Apa yang dimaksud analisis wacana kritis?

books

Wacana dan wacana kritis merupakan dua hal yang berbeda. Geoffrey Leech dan Michael Short mengemukakan bahwa wacana adalah komunikasi linguistik yang merupakan transaksi antara komunikator dan komunikan, sebagai aktivitas interpersonal yang bentuknya ditentukan dari tujuan sosialnya. Sementara itu, teks adalah komunikasi linguistik (baik lisan maupun tertulis) yang merupakan suatu pesan yang disalurkan dalam media.

Beberapa ilmuwan mengkaitkan wacana dengan ideologi seperti Roger Fowler yang menyatakan bahwa wacana merupakan bentuk lisan maupun tertulis dari pandangan keyakinan dan nilai; mode wacana yang berbeda menampilkan representasi pengalaman yang berbeda, dan sumber representasi ini adalah konteks komunikatif dimana wacana tertanam (Hawthorn, 1992).

Analisis wacana dapat dilihat sebagai reaksi terhadap bentuk linguistik tradisional (formal, struktural linguistik) yang berfokus pada unit konstituen dan struktur kalimat dan tidak peduli dengan analisis bahasa yang digunakan. Berbeda dengan linguistik formal, analisis wacana berkaitan dengan menerjemahkan gagasan struktur dari tingkatan kalimat yaitu hubungan gramatikal seperti subjek-kata kerja-objek, ke tingkat teks yang lebih panjang.
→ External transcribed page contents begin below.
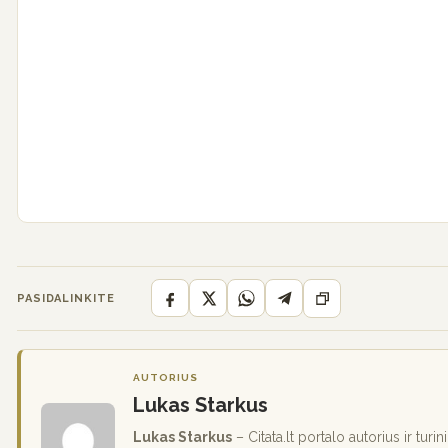
PASIDALINKITE
AUTORIUS
Lukas Starkus
Lukas Starkus
– Citata.lt portalo autorius ir turi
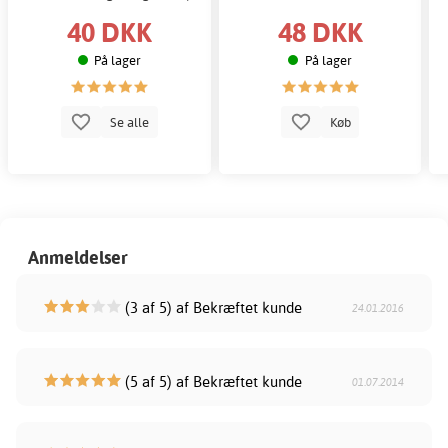
40 DKK
48 DKK
På lager
På lager
Se alle
Køb
Anmeldelser
(3 af 5) af Bekræftet kunde
24.01.2016
(5 af 5) af Bekræftet kunde
01.07.2014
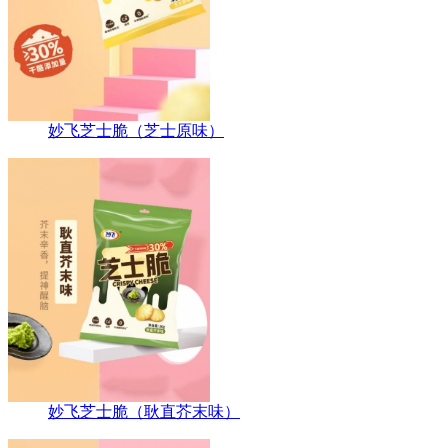
妙飞芝士脆（芝士原味）
妙飞芝士脆（耿直芥末味）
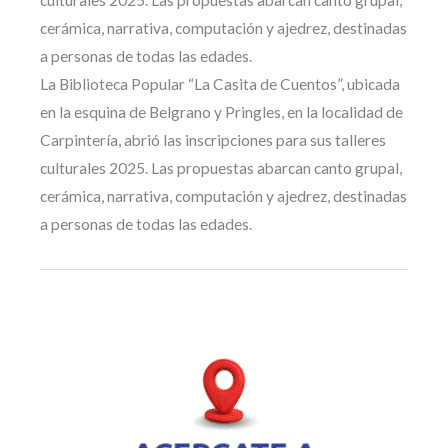
cerámica, narrativa, computación y ajedrez, destinadas
a personas de todas las edades.
La Biblioteca Popular “La Casita de Cuentos”, ubicada
en la esquina de Belgrano y Pringles, en la localidad de
Carpintería, abrió las inscripciones para sus talleres
culturales 2025. Las propuestas abarcan canto grupal,
cerámica, narrativa, computación y ajedrez, destinadas
a personas de todas las edades.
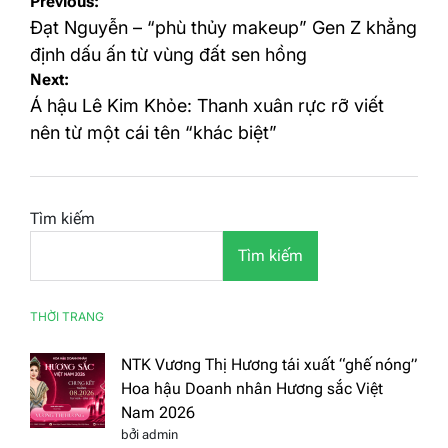
Điều
Previous:
hướng
Đạt Nguyễn – “phù thủy makeup” Gen Z khẳng
bài
định dấu ấn từ vùng đất sen hồng
Next:
viết
Á hậu Lê Kim Khỏe: Thanh xuân rực rỡ viết
nên từ một cái tên “khác biệt”
Tìm kiếm
Tìm kiếm
THỜI TRANG
NTK Vương Thị Hương tái xuất “ghế nóng”
Hoa hậu Doanh nhân Hương sắc Việt
Nam 2026
bởi admin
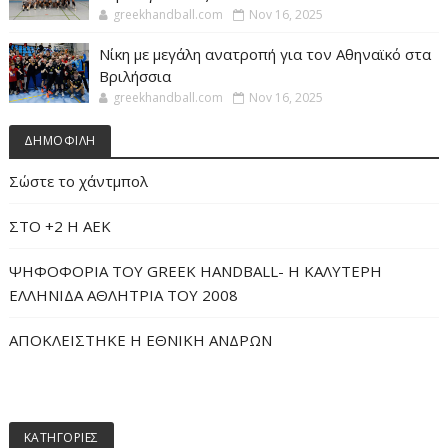
greekhandball.com
Nov 16, 2025
Νίκη με μεγάλη ανατροπή για τον Αθηναϊκό στα
Βριλήσσια
greekhandball.com
Nov 16, 2025
ΔΗΜΟΦΙΛΗ
Σώστε το χάντμπολ
ΣΤΟ +2 Η ΑΕΚ
ΨΗΦΟΦΟΡΙΑ ΤΟΥ GREEK HANDBALL- H ΚΑΛΥΤΕΡΗ
ΕΛΛΗΝΙΔΑ ΑΘΛΗΤΡΙΑ ΤΟΥ 2008
ΑΠΟΚΛΕΙΣΤΗΚΕ Η ΕΘΝΙΚΗ ΑΝΔΡΩΝ
ΚΑΤΗΓΟΡΙΕΣ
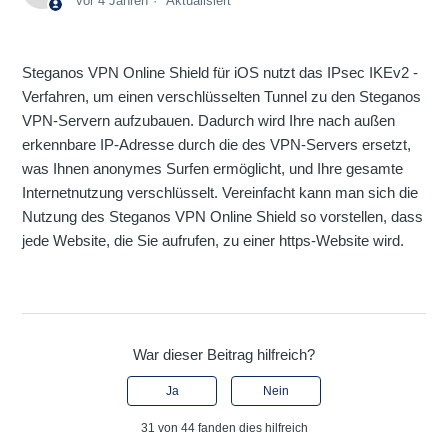
vor 4 Jahren
Aktualisiert
Steganos VPN Online Shield für iOS nutzt das IPsec IKEv2 -
Verfahren, um einen verschlüsselten Tunnel zu den Steganos
VPN-Servern aufzubauen. Dadurch wird Ihre nach außen
erkennbare IP-Adresse durch die des VPN-Servers ersetzt,
was Ihnen anonymes Surfen ermöglicht, und Ihre gesamte
Internetnutzung verschlüsselt. Vereinfacht kann man sich die
Nutzung des Steganos VPN Online Shield so vorstellen, dass
jede Website, die Sie aufrufen, zu einer https-Website wird.
War dieser Beitrag hilfreich?
Ja
Nein
31 von 44 fanden dies hilfreich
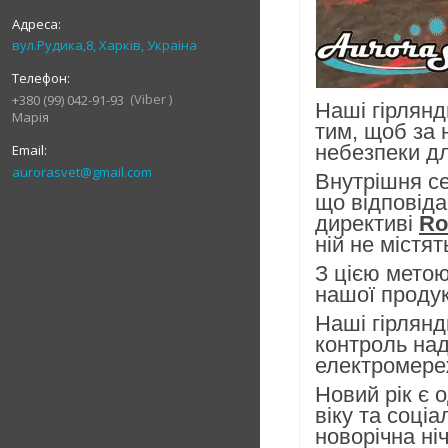
вул.Рудика,8, Харків, Україна
Viber
+380 (99) 042-91-93
Наші гірлянд
Марія
тим, щоб за 
небезпеки дл
aurorasvet@gmail.com
Внутрішня се
що відповіда
директиві
R
ній не містя
З цією метою
нашої продук
Наші гірлянд
контроль над
електромереж
Новий рік є 
віку та соці
новорічна н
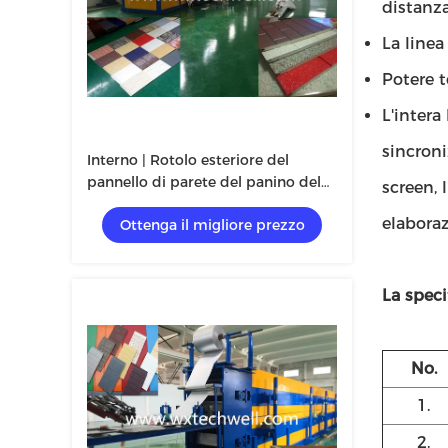
distanz
La line
Potere t
L'inter
sincroni
Interno | Rotolo esteriore del
pannello di parete del panino del
screen, 
metallo che forma macchina con il
elabora
Ottenga il migliore prezzo
nastro trasportatore
La speci
No.
1.
2.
Komunikasi yang terjadi antara komunikator dengan komunikan tidak dalam bentuk kalimat tunggal saja,oleh karena itu analis wacana kritis terhadap kecenderungan ahli bahasa untuk berkonsentrasi hanya pada struktur kalimat (Mills, 1997).

Sara Mills berpendapat bahwa konteks dan pernyataan merupakan hal yang penting dalam sebuah wacana dan merupakan “blok pembangun wacana yang paling mendasar” karena keduanya adalah ungkapan atau bagian dari teks yang memiliki efek (Mills, 1997). Sara Mills juga mengemukakan bahwa wacana bukanlah sesuatu yang berdiri sendiri melainkan terdapat elemen seperti efek, konsep, ide, pendapat, cara berperilaku yang menciptakan struktur wacana tersebut

CDA (Critical Discourse Analysis) sendiri berawal dari Linguistik Kritis/ Critical Linguistics” . CDA dapat dilihat sebagai pengembangan “Linguistik Kritis”, yang memperluas perspektif kritis dalam studi analisis wacana. Istilah Critical Linguistics pertama kali dikenal dalam buku Language and Control yang ditulis oleh Roger Fowler dan Gunther Kress pada tahun 1979. Fowler dan Kress adalah dua ahli yang diakui dalam studi tentang Linguistik Kritis. Menurut Fowler dan Kress, Analisis Linguistik Kritis dapat menjadi alat yang ampuh untuk studi proses ideologis, yang memediasi hubungan kekuasaan dan kontrol (Fowler, Hodge, Kress, & Trew, 1979). Fokus penelitian dari studi Roger Fowler dipusatkan pada teori dan metodologi, sedangkan Gunther Kress berkontribusi banyak pada aplikasi spesifik mengenai teori linguistik kritis. Kress percaya bahwa CDA adalah sejenis instrumen linguistik, yang harus digunakan dan dapat diterapkan pada situasi analisis wacana praktis. Melalui penggunaan metode analitis sosial dan linguistik, Roger Fowler, Gunther Kress, dan banyak ahli lingustik kritis lainnya melakukan serangkaian penelitian tentang bagaimana wacana berfungsi baik dalam proses politik maupun proses ideologis (Liu & Guo, 2016).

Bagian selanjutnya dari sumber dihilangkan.